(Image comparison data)

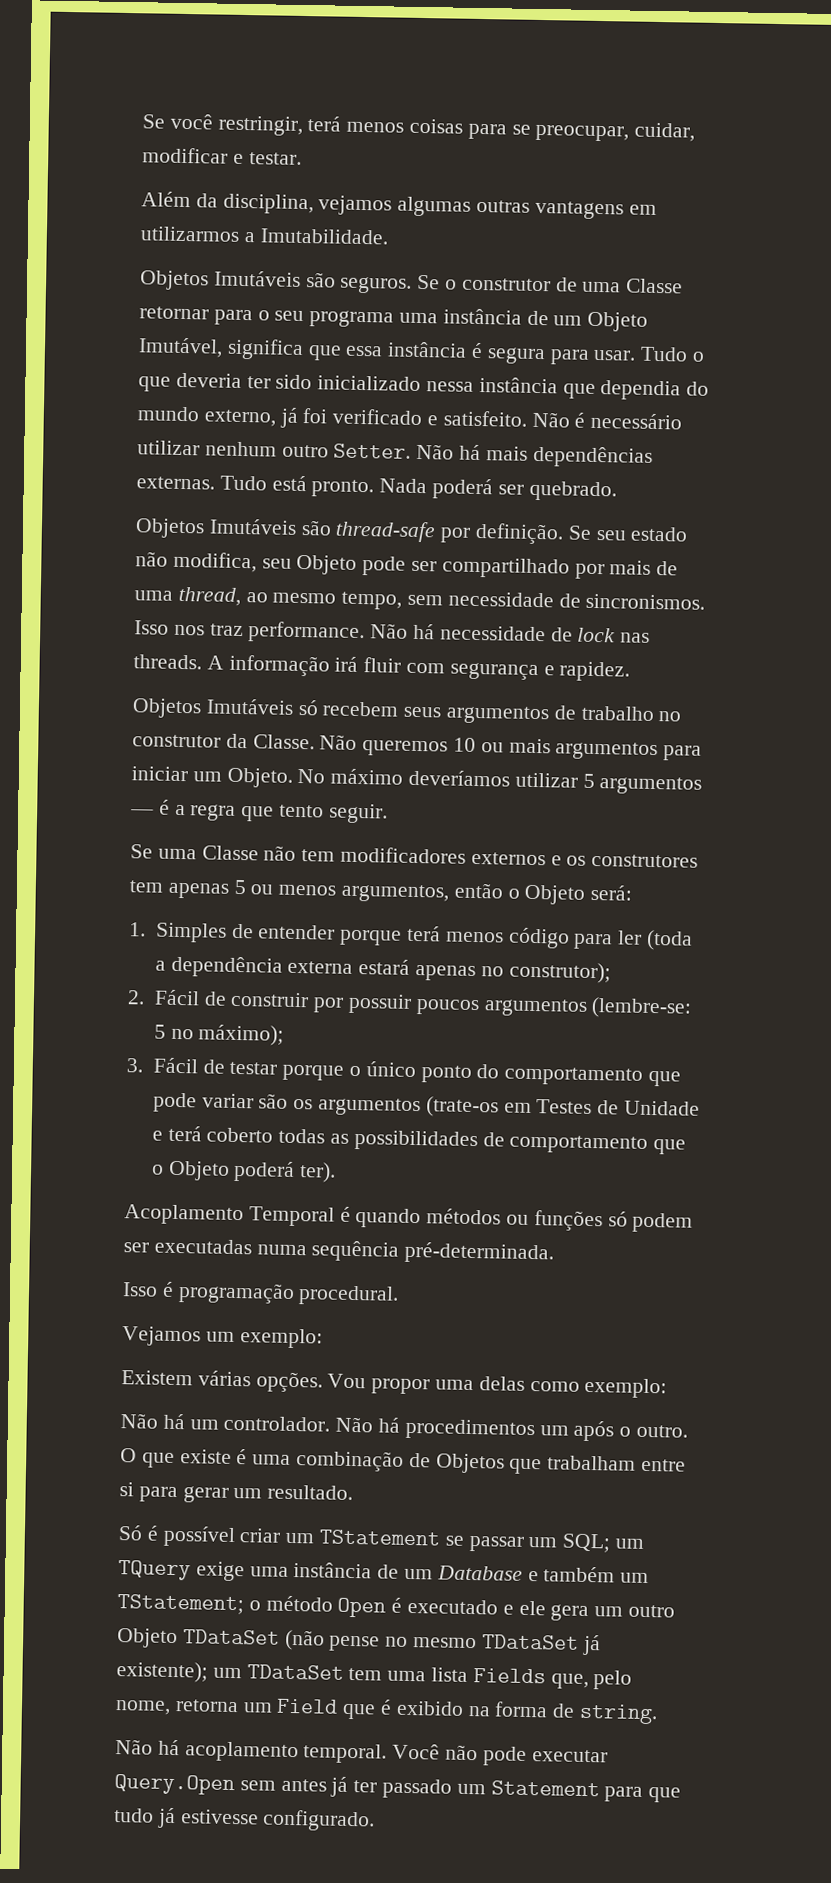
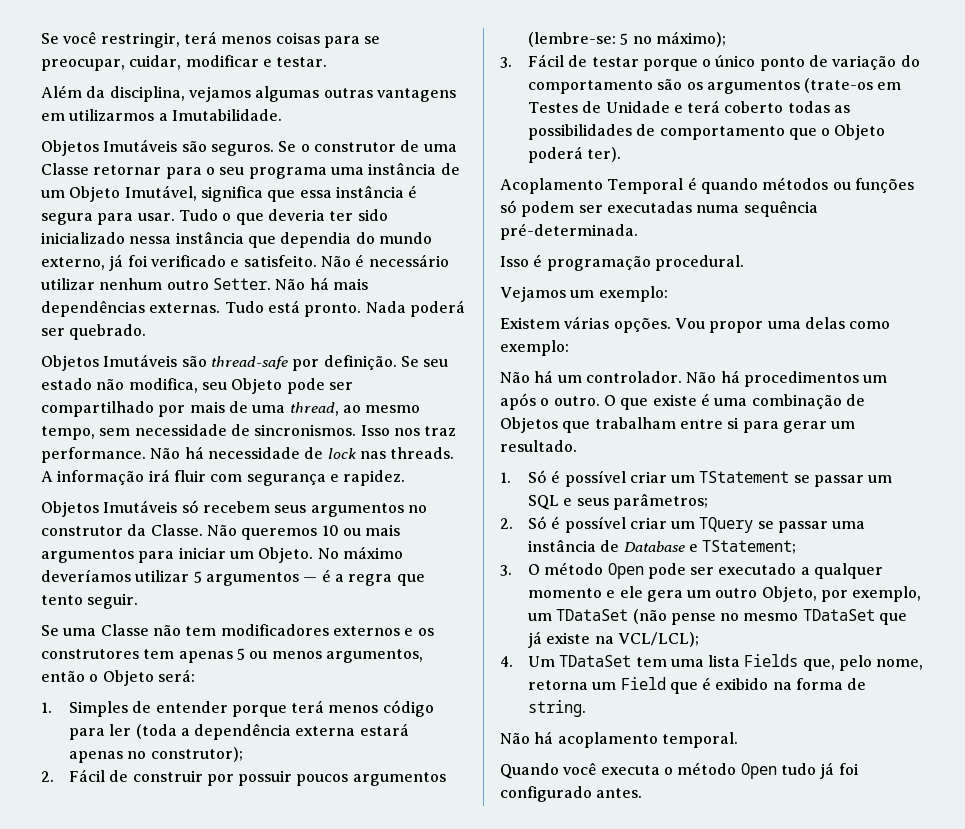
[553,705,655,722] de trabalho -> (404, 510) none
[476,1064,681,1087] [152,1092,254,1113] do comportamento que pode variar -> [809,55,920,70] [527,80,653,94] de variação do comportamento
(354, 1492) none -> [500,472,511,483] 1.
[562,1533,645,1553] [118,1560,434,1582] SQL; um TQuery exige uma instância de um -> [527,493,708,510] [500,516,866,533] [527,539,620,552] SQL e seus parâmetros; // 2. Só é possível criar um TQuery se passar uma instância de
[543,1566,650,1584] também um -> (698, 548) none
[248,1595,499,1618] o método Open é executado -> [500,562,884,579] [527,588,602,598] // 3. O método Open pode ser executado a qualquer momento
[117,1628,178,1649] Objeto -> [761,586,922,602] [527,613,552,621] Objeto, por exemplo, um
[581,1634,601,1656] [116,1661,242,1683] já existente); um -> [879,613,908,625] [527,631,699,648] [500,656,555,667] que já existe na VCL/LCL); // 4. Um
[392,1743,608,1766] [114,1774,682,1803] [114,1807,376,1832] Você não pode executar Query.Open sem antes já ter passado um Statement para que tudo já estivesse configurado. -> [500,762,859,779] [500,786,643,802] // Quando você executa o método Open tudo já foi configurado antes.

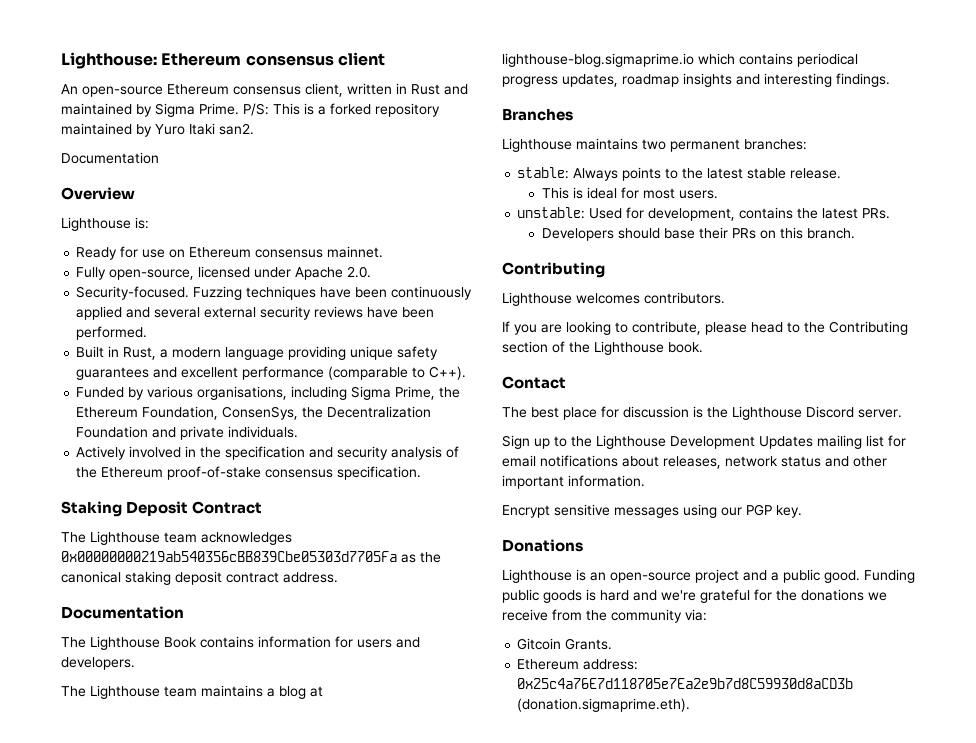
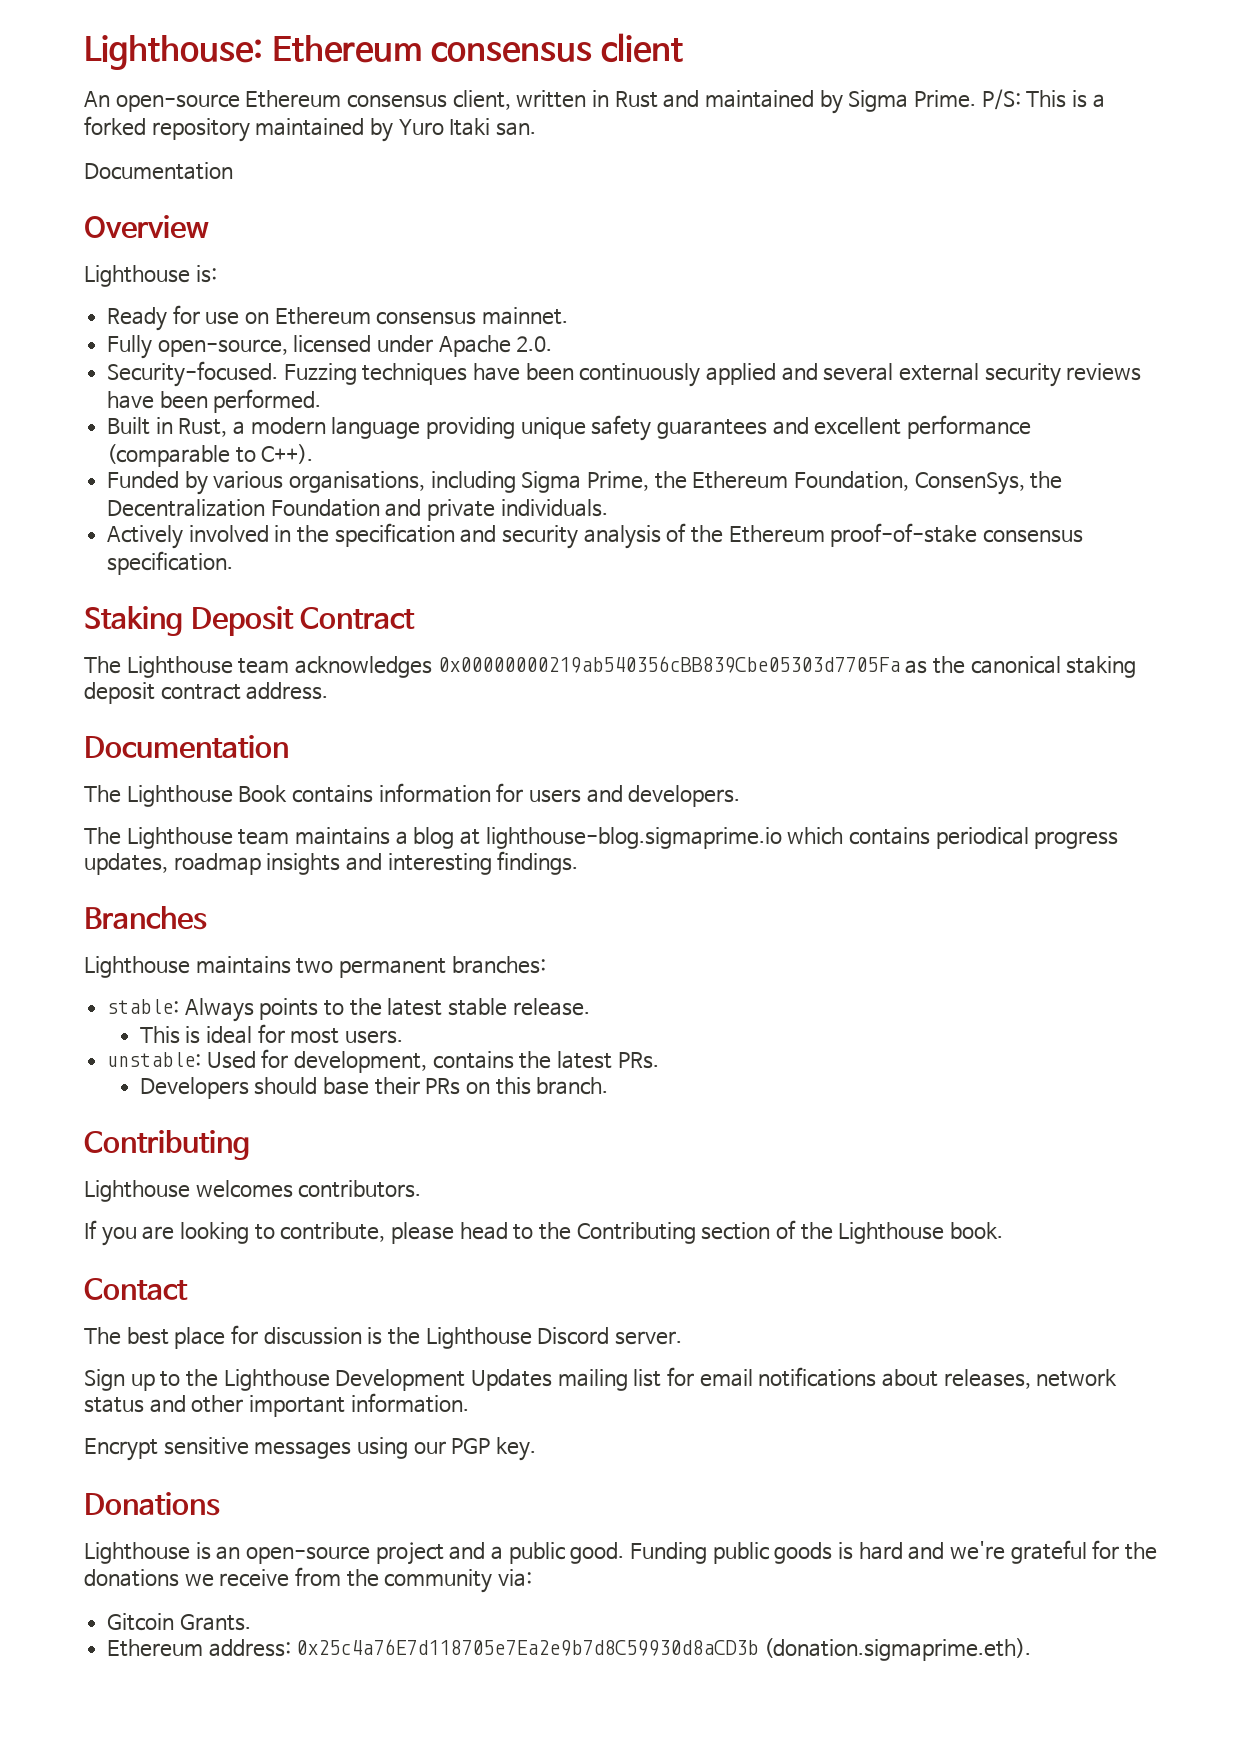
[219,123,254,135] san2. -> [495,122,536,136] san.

### [TASK REQUIREMENTS]
Each line holding the word "none" must be pulled from the records.

### [FINISHED TASK]
[553,705,655,722] de trabalho -> (404, 510) none
(354, 1492) none -> [500,472,511,483] 1.
[543,1566,650,1584] também um -> (698, 548) none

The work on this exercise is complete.